The 1.85:1/1080p/AVC-encoded image from Anchor Bay is imperfect but mostly good, much like the film itself. The film features period-appropriate mise-en-scène and lighting, and much of The Butler has a warm, soft appearance by design. Detail is adequate but texture and clarity are not as pristine as HD enthusiasts might expect, though I suspect much of this is intentional. Colors are often bold and nicely saturated, and skin tones are accurate. Black levels are mediocre: blacks are downright inky but black crush is often apparent. I noticed no big issues with aliasing or noise reduction, and the transfer likely replicates the theatrical experience.
The 5.1 DTS-HD Master Audio soundtrack is subtly effective. This is a dialogue heavy film, and said dialogue is presented in perfectly clarity, whether delivered from the center channel or directionally through the surround speakers. There are a few action effects, but the surrounds and subwoofer mostly support ambient effects and score. All elements are layered appropriately, and the overall clarity is good. Spanish and French 5.1 Dolby Digital mixes are also included, as are English SDH and Spanish subtitles.
PACKAGING AND EXTRAS:
This two-disc "combo pack" includes the Blu-ray, a DVD copy of the film, and an UltraViolet HD digital copy. The discs are packed in a standard Blu-ray case, which is wrapped in a matching slipcover. Lee Daniels' The Butler: An American Story (22:04/HD) is a brief but informative documentary about the production, and The Original Freedom Riders (3:52/HD) features comments from real-life participants on the Freedom Bus ride. There are a number of Deleted Scenes (21:07/HD), as well as a Gag Reel (5:12/HD) and the "You and I Ain't Nothin' No More" Music Video by Lenny Kravitz and Gladys Knight (2:22/HD).

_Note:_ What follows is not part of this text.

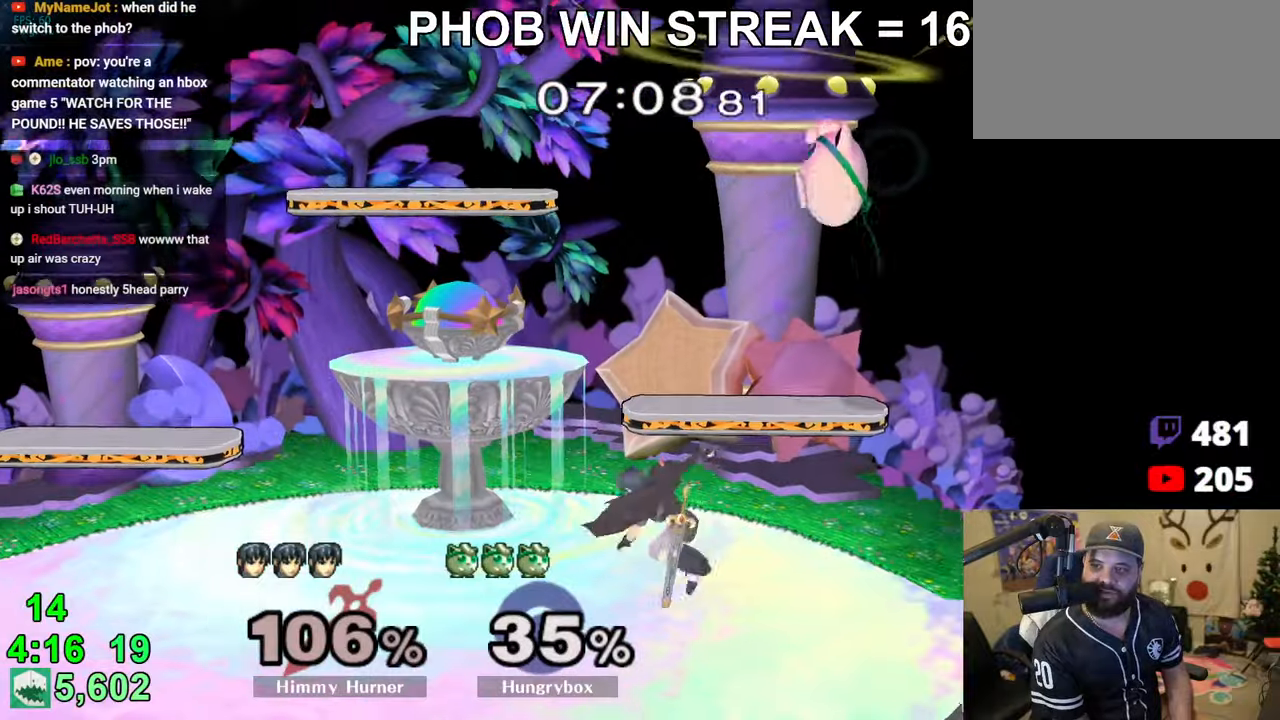
{"buttons": [], "left_stick": "left", "right_stick": "center", "events": [[83, "left_stick", "right"], [266, "Y", "up"], [283, "A", "up"], [283, "left_stick", "left"]]}
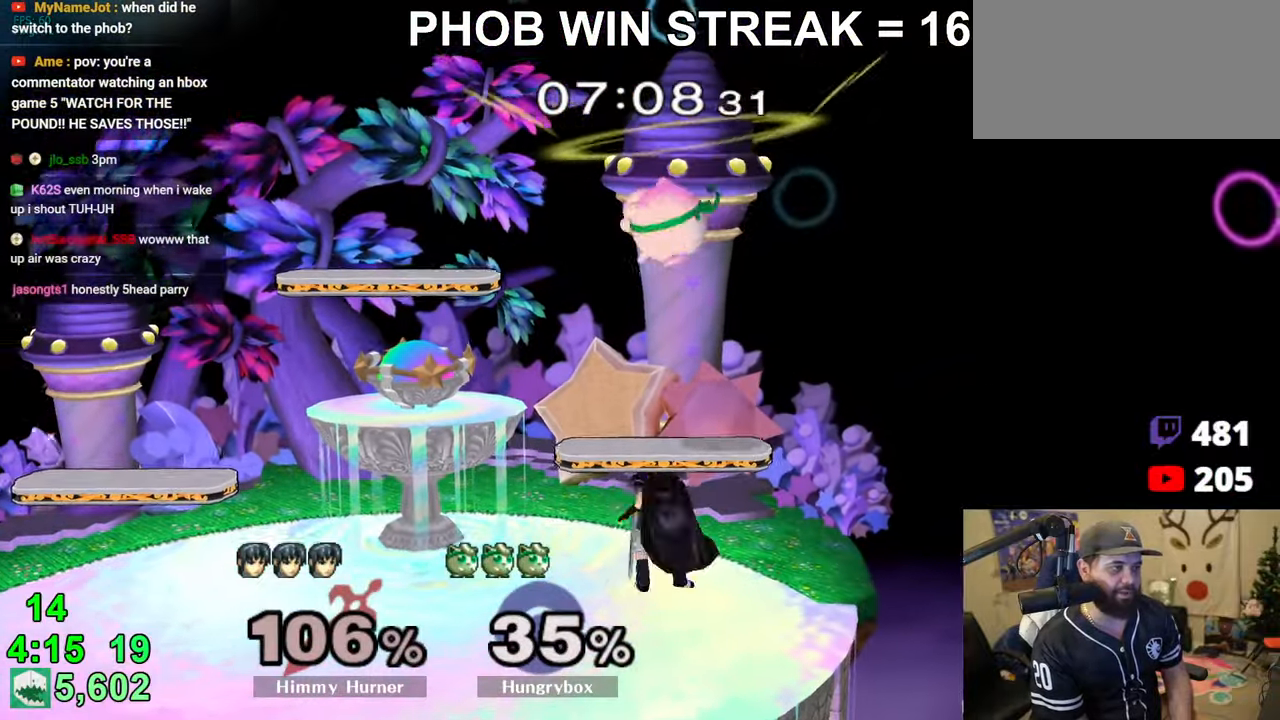
{"buttons": [], "left_stick": "center", "right_stick": "center", "events": [[33, "left_stick", "down"], [50, "right_stick", "down"], [116, "left_stick", "down-right"], [166, "right_stick", "center"], [183, "Z", "down"], [250, "Z", "up"], [250, "left_stick", "down-left"], [283, "Z", "down"], [350, "Z", "up"], [366, "left_stick", "center"], [383, "Z", "down"], [466, "Z", "up"]]}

Although Lee Daniels' The Butler is only loosely inspired by the life of Eugene Allen, who served as White House butler during eight presidential administrations, it features strong performances by Forest Whitaker and Oprah Winfrey and a compelling dramatic arc about a father and son with differing approaches to Civil Rights advocacy. Anchor Bay's Blu-ray features acceptable picture and sound and a few bonus features. On the strength of the film, Lee Daniels' The Butler is Highly Recommended.